SUPPLIED INFORMATION: Begin

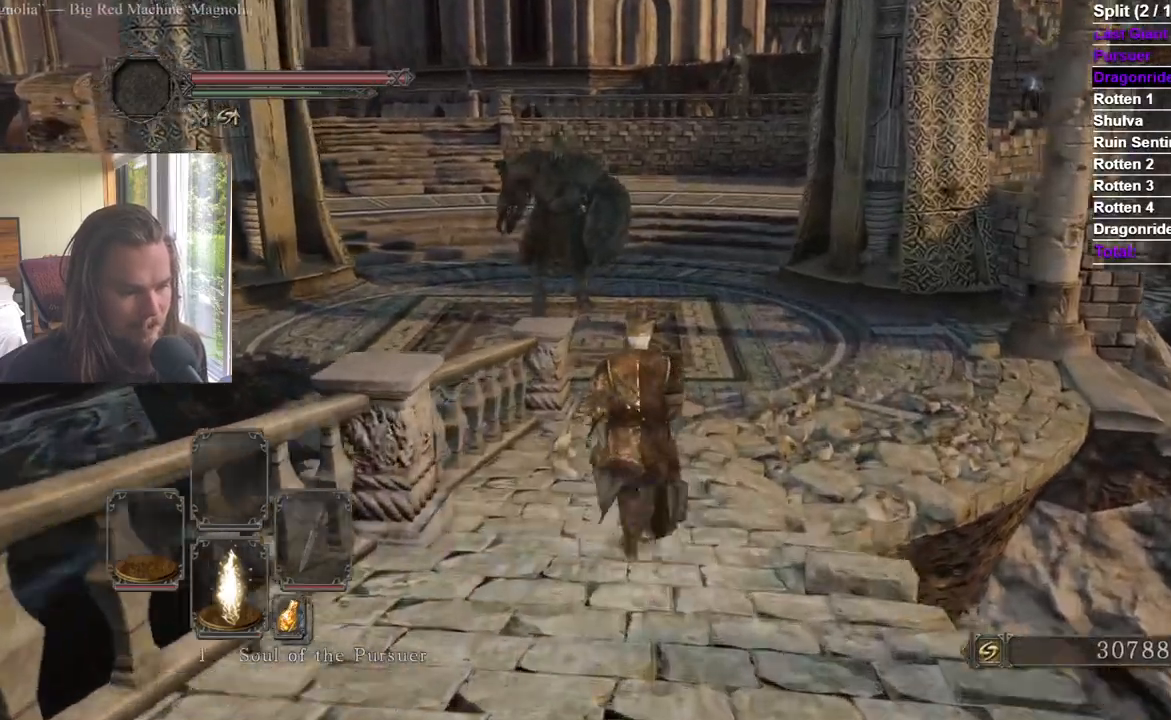
Gameplay with a controller (Xbox layout); each line is a JSON object with the inputs held at the frame after it. "events" lists button and stick changes between this image and that frame as [ms after this image, input, new state], when the widget could be followed in between. Not read: L2 R2.
{"buttons": ["B"], "left_stick": "up", "right_stick": "center", "events": [[217, "right_stick", "left"], [300, "right_stick", "center"]]}
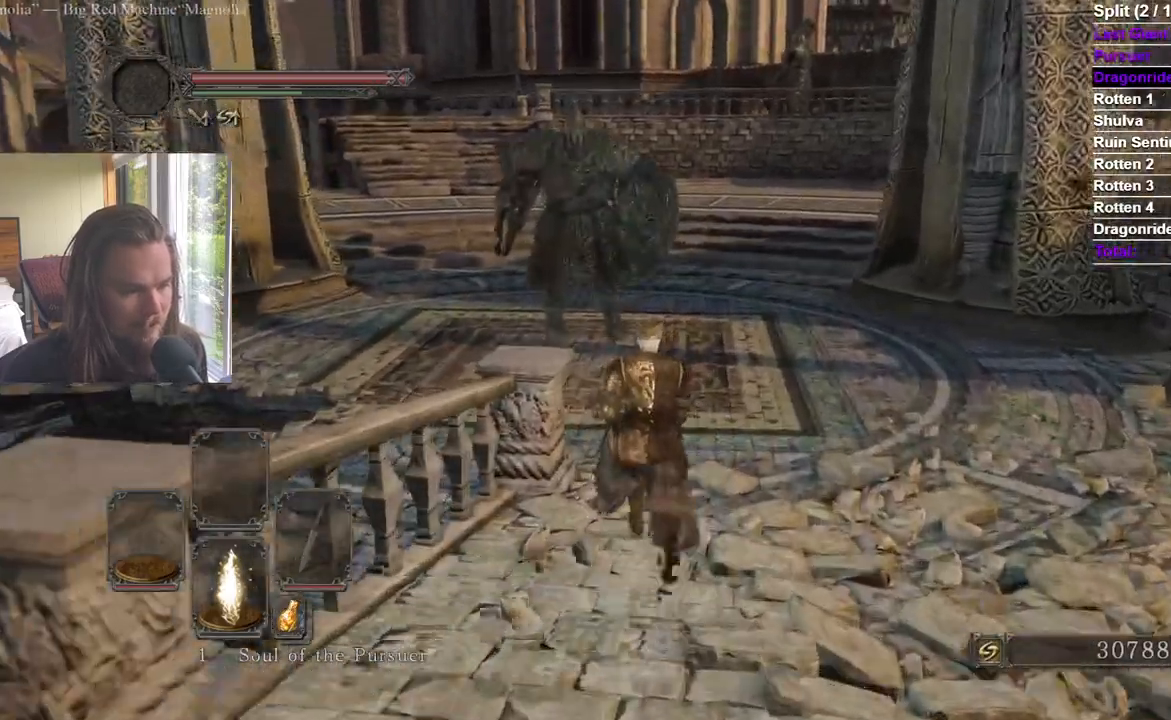
{"buttons": ["B"], "left_stick": "up", "right_stick": "down-left", "events": [[234, "right_stick", "down-left"], [384, "right_stick", "center"], [434, "right_stick", "down-left"]]}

SUPPLIED INFORMATION: End

TO DO: Search the data for "buttons" and list every line in which it occurs.

PROBLEM SOLUTION:
{"buttons": ["B"], "left_stick": "up", "right_stick": "center", "events": [[217, "right_stick", "left"], [300, "right_stick", "center"]]}
{"buttons": ["B"], "left_stick": "up", "right_stick": "down-left", "events": [[234, "right_stick", "down-left"], [384, "right_stick", "center"], [434, "right_stick", "down-left"]]}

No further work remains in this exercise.